Io sono andato giovedì scorso a San Siro e, senza mezzi termini, mi hanno fatto SCHIFO.
Ora, io adoro i DM, per me vogliono dire davvero molto, e se dovessi portarmi UN disco su un'isola deserta, molto probabilmente sarebbe Violator. Secondo me si sono persi lungo la strada, dopo l'abbandono di Wilder, il predominio di Gore che ne è conseguito e i tentativi di Gahan di fare il songwriter, con alterni risultati.
Parto da Eigner, dato che il resto è molto OT: è tornato il pentolaro del 2001. Forse non al 100%, ma diciamo al 70-80%. Ovviamente non sto parlando di scarsa tecnica, ci mancherebbe, quanto di scarso GUSTO. I DM non sono i Deep Purple, non servono 400 fill, 700 "abbellimenti", 500 pestaggi di piatti qua e là. Più che non servono, non ci stanno proprio bene, i DM sono "tum-pà tum-tum-pà", punto. Ascoltare Never Let Me Down Again per credere.
A dirla tutta, ai DM non serve proprio un batterista, o almeno non per un intero concerto. Ci sarà un motivo se Sua Altezza Mr. Alan Wilder, quando si è messo a suonare la batteria nel '91, lo faceva solo per un insieme di pezzi, ovvero perché negli altri non ci stava bene. Ci starebbe se emulasse i suoni originali e ci aggiungesse poco o nulla, ma se non è così, non va, stop.
Poi beh, a dirla ancora di più, è proprio l'intero approccio sonoro della band che è cambiato. L'ultimo disco è pieno di noise elettronici senza senso, sembra che siano sempre lì a riempire, più che ad abbellire, senza né capo né coda. Dal vivo, invece, l'approccio è altalenante: i nuovi pezzi sono praticamente fatti da Gahan in playback, sembra che tutto quel che non è voce sia nella base. I pezzi vecchi sembrano essere stati spogliati di molti suoni (anche se a San Siro c'erano problemi di mix di cui parlerò dopo), per renderli più essenziali. Questo culmina nel riarrangiamento di Halo, che pur essendo decente in sé e per sé, di fatto distrugge COMPLETAMENTE la pietra miliare che questa canzone rappresentava. Il riarrangiamento per la prima parte di Personal Jesus è orripilante a sua volta, e mi sembra che voce e chitarra non andassero nemmeno a tempo.
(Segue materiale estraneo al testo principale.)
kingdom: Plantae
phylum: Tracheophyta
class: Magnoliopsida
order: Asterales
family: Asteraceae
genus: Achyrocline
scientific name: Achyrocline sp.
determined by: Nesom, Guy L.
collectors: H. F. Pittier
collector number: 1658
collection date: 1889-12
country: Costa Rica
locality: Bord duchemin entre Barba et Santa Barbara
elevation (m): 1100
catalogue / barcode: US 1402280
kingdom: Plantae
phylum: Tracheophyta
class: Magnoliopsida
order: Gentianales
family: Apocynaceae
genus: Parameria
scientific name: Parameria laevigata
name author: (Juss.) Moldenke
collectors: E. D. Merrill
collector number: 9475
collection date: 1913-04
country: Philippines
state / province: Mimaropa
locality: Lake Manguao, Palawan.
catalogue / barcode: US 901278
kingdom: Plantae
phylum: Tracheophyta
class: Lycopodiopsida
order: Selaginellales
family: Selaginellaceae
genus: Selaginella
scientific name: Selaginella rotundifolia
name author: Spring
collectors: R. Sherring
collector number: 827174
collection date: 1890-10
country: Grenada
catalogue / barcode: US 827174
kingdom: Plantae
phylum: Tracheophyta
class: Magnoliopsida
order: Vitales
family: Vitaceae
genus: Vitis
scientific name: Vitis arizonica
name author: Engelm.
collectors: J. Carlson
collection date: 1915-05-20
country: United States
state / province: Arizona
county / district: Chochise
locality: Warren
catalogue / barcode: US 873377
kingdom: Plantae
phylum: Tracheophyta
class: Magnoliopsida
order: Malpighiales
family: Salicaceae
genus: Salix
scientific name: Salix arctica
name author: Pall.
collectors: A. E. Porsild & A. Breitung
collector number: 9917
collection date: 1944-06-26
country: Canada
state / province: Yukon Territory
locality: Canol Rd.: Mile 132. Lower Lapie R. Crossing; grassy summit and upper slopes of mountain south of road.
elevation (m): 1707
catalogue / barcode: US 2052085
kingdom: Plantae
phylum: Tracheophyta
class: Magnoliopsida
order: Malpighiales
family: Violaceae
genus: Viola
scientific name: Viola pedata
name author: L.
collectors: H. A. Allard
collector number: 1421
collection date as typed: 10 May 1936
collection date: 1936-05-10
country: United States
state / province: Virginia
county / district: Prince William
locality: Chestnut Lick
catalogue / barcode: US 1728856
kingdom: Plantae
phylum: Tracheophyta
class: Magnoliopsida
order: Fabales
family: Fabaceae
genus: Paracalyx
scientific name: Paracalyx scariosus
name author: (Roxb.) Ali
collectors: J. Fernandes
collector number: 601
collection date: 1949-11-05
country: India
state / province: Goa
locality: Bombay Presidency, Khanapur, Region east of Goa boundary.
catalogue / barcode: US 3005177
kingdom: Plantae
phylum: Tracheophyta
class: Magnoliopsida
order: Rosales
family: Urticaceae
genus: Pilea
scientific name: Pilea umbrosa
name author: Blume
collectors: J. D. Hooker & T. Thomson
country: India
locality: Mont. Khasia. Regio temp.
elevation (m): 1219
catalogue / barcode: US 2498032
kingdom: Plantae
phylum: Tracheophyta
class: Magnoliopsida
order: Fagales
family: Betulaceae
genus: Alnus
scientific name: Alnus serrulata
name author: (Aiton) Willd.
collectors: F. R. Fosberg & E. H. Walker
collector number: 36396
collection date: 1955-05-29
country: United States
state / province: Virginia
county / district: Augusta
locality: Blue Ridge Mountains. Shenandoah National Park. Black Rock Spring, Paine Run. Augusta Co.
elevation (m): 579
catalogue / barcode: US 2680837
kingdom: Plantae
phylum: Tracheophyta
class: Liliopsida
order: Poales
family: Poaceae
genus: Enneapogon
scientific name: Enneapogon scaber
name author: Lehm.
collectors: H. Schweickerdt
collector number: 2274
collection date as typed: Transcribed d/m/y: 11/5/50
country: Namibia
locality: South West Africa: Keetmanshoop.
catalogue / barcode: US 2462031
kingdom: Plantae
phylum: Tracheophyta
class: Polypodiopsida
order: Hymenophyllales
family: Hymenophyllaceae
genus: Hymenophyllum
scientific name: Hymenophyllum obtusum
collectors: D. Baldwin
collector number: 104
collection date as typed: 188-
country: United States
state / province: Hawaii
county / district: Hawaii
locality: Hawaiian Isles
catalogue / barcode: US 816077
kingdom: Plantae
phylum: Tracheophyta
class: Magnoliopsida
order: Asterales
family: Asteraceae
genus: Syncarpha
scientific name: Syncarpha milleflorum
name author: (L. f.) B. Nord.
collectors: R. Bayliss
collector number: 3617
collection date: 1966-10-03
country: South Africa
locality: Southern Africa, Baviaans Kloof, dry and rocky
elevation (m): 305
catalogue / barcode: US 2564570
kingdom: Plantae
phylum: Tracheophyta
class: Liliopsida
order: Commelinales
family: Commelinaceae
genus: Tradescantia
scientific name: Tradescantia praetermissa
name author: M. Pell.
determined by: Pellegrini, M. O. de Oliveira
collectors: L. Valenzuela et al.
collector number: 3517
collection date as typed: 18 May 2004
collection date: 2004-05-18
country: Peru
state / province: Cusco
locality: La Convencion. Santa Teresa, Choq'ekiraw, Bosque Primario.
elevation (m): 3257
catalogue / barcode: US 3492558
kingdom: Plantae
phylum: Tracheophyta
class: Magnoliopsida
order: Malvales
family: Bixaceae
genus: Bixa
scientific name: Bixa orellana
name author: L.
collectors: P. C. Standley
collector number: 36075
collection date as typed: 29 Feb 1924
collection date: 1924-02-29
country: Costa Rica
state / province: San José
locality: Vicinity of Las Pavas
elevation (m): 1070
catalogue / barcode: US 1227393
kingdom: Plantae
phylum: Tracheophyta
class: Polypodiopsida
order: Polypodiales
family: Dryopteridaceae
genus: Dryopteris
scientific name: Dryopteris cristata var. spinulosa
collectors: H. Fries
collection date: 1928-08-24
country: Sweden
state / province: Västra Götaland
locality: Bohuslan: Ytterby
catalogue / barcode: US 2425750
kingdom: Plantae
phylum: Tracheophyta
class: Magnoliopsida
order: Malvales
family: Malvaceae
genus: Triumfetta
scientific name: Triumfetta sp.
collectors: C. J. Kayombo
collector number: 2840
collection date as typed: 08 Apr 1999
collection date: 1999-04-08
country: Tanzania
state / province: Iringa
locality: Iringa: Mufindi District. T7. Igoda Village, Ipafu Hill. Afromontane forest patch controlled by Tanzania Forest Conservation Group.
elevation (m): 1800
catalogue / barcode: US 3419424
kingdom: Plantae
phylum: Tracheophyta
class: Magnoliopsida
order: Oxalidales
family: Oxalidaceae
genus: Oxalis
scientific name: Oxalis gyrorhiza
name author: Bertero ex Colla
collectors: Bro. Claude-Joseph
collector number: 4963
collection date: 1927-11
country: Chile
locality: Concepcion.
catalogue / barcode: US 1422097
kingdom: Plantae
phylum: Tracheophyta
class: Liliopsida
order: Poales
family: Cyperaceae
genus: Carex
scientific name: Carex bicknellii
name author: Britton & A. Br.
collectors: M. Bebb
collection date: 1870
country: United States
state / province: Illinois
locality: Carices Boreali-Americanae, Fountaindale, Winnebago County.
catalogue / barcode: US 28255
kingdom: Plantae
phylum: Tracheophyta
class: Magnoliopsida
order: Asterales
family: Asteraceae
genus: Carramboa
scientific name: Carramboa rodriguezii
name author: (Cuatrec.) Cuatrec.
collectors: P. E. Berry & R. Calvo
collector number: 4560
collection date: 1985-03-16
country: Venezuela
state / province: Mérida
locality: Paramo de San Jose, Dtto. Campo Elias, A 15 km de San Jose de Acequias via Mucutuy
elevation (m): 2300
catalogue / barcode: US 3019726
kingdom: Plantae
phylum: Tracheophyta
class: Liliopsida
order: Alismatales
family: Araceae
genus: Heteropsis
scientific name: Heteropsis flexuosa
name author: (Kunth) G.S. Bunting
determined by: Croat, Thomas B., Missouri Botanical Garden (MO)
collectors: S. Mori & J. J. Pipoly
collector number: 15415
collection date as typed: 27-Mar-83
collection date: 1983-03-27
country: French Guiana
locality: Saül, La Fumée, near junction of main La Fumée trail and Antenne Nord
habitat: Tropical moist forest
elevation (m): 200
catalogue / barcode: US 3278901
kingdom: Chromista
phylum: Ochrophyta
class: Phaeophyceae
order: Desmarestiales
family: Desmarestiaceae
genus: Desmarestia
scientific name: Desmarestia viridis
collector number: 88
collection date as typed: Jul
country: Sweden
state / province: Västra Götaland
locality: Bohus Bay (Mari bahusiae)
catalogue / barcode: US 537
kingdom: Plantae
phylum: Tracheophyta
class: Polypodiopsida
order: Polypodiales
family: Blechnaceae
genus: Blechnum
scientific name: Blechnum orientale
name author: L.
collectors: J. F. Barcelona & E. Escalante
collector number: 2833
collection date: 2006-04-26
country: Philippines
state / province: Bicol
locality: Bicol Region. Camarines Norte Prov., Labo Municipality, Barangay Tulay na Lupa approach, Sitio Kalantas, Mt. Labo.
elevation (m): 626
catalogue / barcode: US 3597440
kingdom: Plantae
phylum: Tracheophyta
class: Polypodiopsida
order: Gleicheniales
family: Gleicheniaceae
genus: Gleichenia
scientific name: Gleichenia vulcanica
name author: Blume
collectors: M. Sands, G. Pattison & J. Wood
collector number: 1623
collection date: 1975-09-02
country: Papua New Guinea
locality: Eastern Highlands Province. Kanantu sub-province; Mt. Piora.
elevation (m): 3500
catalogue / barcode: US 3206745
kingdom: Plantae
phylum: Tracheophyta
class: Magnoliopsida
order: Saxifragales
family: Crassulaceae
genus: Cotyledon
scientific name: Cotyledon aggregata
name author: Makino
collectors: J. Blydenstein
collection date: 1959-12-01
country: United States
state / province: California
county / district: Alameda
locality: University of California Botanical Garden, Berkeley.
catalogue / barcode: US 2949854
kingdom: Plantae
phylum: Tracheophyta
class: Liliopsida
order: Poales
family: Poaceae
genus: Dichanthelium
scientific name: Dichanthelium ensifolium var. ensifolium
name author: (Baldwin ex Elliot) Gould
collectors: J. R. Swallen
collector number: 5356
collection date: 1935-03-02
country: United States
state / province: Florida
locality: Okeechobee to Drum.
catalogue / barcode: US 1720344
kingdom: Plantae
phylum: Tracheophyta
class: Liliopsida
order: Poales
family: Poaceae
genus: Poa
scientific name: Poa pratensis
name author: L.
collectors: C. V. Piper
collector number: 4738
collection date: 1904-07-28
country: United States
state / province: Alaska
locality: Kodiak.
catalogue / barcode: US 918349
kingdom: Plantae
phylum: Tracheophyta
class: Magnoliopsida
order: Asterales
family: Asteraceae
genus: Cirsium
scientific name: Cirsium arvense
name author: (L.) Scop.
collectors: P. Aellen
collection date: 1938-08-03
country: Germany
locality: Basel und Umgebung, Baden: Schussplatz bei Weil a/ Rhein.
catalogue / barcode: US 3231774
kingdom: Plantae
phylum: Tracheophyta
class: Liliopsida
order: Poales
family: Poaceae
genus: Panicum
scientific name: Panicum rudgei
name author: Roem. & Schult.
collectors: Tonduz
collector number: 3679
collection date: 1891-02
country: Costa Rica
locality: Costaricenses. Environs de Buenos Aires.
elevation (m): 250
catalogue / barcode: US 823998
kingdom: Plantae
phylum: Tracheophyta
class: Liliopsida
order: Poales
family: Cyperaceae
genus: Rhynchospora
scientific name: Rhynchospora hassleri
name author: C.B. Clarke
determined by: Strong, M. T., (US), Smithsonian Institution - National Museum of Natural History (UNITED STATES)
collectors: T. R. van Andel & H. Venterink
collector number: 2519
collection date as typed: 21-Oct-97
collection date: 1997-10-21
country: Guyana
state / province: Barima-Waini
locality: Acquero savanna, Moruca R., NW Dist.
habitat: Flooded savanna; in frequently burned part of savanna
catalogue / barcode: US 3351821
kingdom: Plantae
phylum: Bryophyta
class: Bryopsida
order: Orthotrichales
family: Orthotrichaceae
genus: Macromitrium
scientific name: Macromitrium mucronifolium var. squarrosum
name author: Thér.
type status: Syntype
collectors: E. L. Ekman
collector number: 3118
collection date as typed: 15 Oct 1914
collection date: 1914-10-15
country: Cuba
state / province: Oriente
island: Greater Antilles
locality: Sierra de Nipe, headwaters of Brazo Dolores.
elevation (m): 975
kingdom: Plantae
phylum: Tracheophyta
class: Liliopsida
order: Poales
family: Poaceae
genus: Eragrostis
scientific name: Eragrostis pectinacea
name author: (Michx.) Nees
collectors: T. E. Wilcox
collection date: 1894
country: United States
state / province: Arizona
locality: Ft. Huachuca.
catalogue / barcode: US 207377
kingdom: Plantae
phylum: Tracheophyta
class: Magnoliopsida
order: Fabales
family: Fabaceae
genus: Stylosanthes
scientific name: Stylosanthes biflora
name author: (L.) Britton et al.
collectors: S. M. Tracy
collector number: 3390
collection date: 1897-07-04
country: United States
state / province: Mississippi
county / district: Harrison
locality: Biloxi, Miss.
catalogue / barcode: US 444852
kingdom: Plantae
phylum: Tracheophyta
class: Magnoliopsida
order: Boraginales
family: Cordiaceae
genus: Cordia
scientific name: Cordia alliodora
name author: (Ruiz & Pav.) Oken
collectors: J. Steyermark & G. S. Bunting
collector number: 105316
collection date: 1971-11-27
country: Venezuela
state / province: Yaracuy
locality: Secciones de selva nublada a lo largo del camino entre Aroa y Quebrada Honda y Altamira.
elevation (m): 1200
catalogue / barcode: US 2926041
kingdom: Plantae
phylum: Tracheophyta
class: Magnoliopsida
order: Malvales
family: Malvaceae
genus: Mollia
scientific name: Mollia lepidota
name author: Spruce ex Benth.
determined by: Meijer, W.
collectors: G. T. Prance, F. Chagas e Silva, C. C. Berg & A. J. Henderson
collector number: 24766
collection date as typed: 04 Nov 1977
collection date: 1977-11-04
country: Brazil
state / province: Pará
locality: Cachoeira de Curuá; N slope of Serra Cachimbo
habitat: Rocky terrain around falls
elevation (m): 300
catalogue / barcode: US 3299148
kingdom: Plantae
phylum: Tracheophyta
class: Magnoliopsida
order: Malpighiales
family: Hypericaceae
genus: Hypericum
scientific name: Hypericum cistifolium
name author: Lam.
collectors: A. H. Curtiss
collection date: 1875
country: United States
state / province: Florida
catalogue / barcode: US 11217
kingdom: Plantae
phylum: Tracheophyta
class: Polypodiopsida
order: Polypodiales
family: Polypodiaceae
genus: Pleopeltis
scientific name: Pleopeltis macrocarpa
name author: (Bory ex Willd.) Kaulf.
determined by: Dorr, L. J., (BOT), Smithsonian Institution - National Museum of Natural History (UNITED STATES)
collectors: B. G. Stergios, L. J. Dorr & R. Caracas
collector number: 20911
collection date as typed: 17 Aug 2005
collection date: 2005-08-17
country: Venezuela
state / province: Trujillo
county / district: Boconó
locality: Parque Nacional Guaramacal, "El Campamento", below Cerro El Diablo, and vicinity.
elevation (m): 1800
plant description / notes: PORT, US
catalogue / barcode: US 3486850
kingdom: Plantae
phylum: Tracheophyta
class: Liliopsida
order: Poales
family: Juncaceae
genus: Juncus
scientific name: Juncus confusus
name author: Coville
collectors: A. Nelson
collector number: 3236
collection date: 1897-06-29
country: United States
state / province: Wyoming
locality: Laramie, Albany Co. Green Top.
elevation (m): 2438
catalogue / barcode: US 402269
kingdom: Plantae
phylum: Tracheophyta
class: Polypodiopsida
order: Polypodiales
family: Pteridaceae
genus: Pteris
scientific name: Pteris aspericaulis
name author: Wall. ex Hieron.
La scaletta è obbrobriosa. E' sicuramente significativo che del disco precedente abbiano suonato ben ZERO pezzi. Di quello precedente DUE (Precious e quell'altro ribrezzevole riarrangiamento di A Pain That I'm Used To), e di quello ancor prima ZERO. Questo vuol dire che, essenzialmente, sono coscienti che quel che han fatto negli ultimi 12 anni fa pietà, il che è bene, per carità, ma mi piacerebbe pensare che almeno loro ci credessero, in quello che fanno. Invece, in questo modo, è palese che il disco nuovo, per loro, è ormai solo una scusa per andare in giro per il mondo a propinare le solite vecchie hit e vivere di rendita. Ma almeno le vecchie hit potrebbero sceglierle con un po' di rispetto per i vecchi fan, tirando fuori qualche chicca di tanto in tanto! E invece sono ormai 20 anni che sentiamo sempre e solo gli stessi pezzi, molti ancora negli stessi arrangiamenti "made in Wilder" (Enjoy the Silence su tutte). Non mi pare che negli ultimi 12 anni di tour abbiano tirato fuori nessun coniglio dal cappello, sono sempre gli stessi 25-30 pezzi che girano. Intanto il fan medio è contento così, vuole sentire sempre le stesse cose, lo sappiamo benissimo.
Tutto questo ho dovuto sopportarlo con lo stage più scarno degli ultimi 30 anni, video di sfondo senza alcuno scopo, ma soprattutto con un'acustica ORRIBILE e un mix ancora peggiore: all'inizio del concerto la voce di Gore era a ZERO ASSOLUTO, non si sentiva minimamente, e la chitarra si sentiva appena. Le cose sono sensibilmente migliorare quando Gore ha fatto il suo pezzo acustico, da lì forse si sono resi conto di che voce avesse. In certi pezzi (Walking In My Shoes, ad esempio), mancavano proprio dei pezzi della base (i violini sul ritornello). Ma chi avevano come fonici, Minni e Topolino?
Boh, forse per soli 70 € di biglietto sono io che pretendo troppo.
Chiudo qua, scusante la prolissità e l'OT, ma sono veramente imbufalito: i DM erano la mia anima, e me l'hanno distrutta

. Dopo che gli U2 avevano fatto altrettanto.